An Affirmation & Celebration of Men

It’s rare when a book becomes a mirror, reflecting back your own experiences, prejudices, and yes, your own foibles. Denise McAllister’s new book, “What Men Want to Say to Women (But Can’t)” does just that, a daring yet wonderful springboard to begin a dialog with anyone and everyone, including friends, family, and co-workers.

McAllister’s very intimate examples and devout faith weave throughout her narrative of how men and women are innately created and endowed with unique yet complementary characteristics that have shaped humanity. As a girl, teen, wife, mother, career businesswoman and overall helpmate, McAllister has lived and worked in predominantly male environments, and she delivers her frank assessment of the failed promises of modern feminism with humor, self-deprecation, and lyricism. Her stated purpose: to tackle head-on the problems in ourselves, our relationships, our culture, and our civilized society.

Applying her theory that women’s self-image is wrapped around WHO they are, and that men’s is about WHAT ACTIONS they take explains many complaints about inequality and unfairness in the workplace. She is spot-on about the “Queen Bee Syndrome”, something I’ve written about myself (see below for links), and shares quotes from men on their frustrations of working side-by-side with women, especially as it relates to taking accountability and handling criticism or failure. Hmm, did a few of her examples hit a little close to home? Yes, I admit it, but letting the truth hurt allows you to learn from that mistake and never make it again. McAllister’s candor about her stumbles dares readers to acknowledge their own painful truths, at least in the privacy of their minds.
==*==
**Challenge:**
Please update the book review from "It’s rare when" to "family, and co-workers.", replacing "springboard" with "starting point".
==*==
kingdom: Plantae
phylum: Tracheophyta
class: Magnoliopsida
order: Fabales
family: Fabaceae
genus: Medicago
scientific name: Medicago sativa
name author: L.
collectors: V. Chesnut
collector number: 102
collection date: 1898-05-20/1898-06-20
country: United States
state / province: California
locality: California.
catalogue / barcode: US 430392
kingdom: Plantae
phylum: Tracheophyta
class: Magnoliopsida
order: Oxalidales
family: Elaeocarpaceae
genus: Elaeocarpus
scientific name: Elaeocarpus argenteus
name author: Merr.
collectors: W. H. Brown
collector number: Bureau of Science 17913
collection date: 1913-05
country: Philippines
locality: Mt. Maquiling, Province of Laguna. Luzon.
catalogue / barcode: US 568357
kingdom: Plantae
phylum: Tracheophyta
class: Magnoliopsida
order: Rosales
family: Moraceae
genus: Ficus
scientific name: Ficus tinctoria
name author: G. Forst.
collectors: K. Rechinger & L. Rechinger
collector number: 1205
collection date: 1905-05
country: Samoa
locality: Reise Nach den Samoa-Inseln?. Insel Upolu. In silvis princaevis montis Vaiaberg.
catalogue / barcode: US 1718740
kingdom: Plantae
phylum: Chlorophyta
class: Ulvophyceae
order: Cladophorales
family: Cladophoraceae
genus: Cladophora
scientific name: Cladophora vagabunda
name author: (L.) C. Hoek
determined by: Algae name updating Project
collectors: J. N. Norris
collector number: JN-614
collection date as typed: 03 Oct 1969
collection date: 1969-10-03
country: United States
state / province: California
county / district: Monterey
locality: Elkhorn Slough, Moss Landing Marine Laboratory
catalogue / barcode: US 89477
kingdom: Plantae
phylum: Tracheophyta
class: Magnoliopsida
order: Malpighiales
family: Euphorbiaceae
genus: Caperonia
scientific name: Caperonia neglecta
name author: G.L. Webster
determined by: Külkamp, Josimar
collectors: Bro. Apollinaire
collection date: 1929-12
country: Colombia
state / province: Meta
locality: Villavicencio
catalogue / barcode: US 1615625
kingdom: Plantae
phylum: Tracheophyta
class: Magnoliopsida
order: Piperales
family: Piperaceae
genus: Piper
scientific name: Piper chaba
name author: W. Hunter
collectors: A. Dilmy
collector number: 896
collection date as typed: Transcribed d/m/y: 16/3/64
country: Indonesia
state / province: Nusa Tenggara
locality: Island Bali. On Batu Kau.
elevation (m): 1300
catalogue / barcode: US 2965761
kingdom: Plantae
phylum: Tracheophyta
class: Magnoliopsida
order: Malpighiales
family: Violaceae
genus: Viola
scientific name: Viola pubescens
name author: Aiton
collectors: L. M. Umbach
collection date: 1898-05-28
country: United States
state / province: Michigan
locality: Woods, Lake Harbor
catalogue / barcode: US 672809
==*==
**Exercise response:**
It’s rare when a book becomes a mirror, reflecting back your own experiences, prejudices, and yes, your own foibles. Denise McAllister’s new book, “What Men Want to Say to Women (But Can’t)” does just that, a daring yet wonderful starting point to begin a dialog with anyone and everyone, including friends, family, and co-workers.